Source passage:

-- START --

Re: [PATCH printk v4 4/6] printk: remove NMI tracking

From: Petr Mladek
Date: Wed Jul 21 2021 - 08:04:27 EST


On Thu 2021-07-15 21:39:57, John Ogness wrote:
> All NMI contexts are handled the same as the safe context: store the
> message and defer printing. There is no need to have special NMI
> context tracking for this. Using in_nmi() is enough.
>
> There are several parts of the kernel that are manually calling into
> the printk NMI context tracking in order to cause general printk
> deferred printing:
>
> arch/arm/kernel/smp.c
> arch/powerpc/kexec/crash.c
> kernel/trace/trace.c
>
> For these users, provide a new function pair
> printk_deferred_enter/exit that explicitly achieves the same
> objective.

-- END --

Aim A: Which new function pair does the patch email propose for code that calls into printk NMI context tracking to get deferred printing?
Aim B: Rename "document" to "page" throughout the entries below, and write out every line of those entries with nothing else altered.
The entries below are not connected to the patch email; the two come from separate sources.

Source data:
-- START --

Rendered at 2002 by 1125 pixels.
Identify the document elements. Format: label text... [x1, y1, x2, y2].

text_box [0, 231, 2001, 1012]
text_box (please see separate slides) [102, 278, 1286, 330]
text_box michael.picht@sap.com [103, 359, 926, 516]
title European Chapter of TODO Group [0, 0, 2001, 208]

-- END --

Finished answer A: printk_deferred_enter/exit

Finished answer B:
Rendered at 2002 by 1125 pixels.
Identify the page elements. Format: label text... [x1, y1, x2, y2].

text_box [0, 231, 2001, 1012]
text_box (please see separate slides) [102, 278, 1286, 330]
text_box michael.picht@sap.com [103, 359, 926, 516]
title European Chapter of TODO Group [0, 0, 2001, 208]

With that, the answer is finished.